- Date: 6–12 February
- Edition: 17th
- Category: Grand Prix (Super Series)
- Draw: 32S / 16D
- Prize money: $325,000
- Surface: Carpet / indoor
- Location: Rotterdam, Netherlands
- Venue: Rotterdam Ahoy

Champions

Singles
- Jakob Hlasek

Doubles
- Miloslav Mečíř / Milan Šrejber
- ← 1988 · ABN World Tennis Tournament · 1990 →

= 1989 ABN World Tennis Tournament =

The 1989 ABN World Tennis Tournament was a men's tennis tournament played on indoor carpet courts at Rotterdam Ahoy in the Netherlands. It was part of the Super Series of the 1989 Nabisco Grand Prix.

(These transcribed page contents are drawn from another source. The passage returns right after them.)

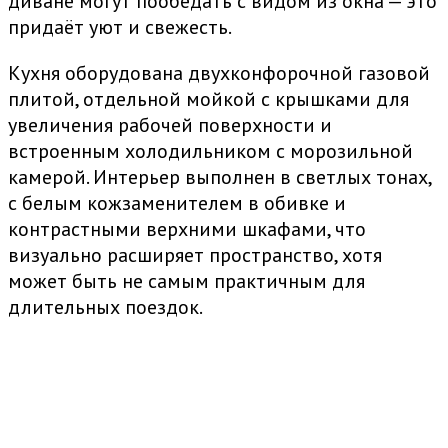
диване могут пообедать с видом из окна — это
придаёт уют и свежесть.
Кухня оборудована двухконфорочной газовой
плитой, отдельной мойкой с крышками для
увеличения рабочей поверхности и
встроенным холодильником с морозильной
камерой. Интерьер выполнен в светлых тонах,
с белым кожзаменителем в обивке и
контрастными верхними шкафами, что
визуально расширяет пространство, хотя
может быть не самым практичным для
длительных поездок.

It was the 17th edition of the tournament and was held from 6 February through 12 February 1989. Second-seeded Jakob Hlasek won the singles title.

==Finals==

===Singles===

SUI Jakob Hlasek defeated SWE Anders Järryd 6–1, 7–5
- It was Hlasek's 1st title of the year and the 7th of his career.

===Doubles===

CSK Miloslav Mečíř / CSK Milan Šrejber defeated SWE Jan Gunnarsson / SWE Magnus Gustafsson 7–6, 6–0
- It was Mečíř's 1st title of the year and the 19th of his career. It was Šrejber's only title of the year and the 3rd of his career.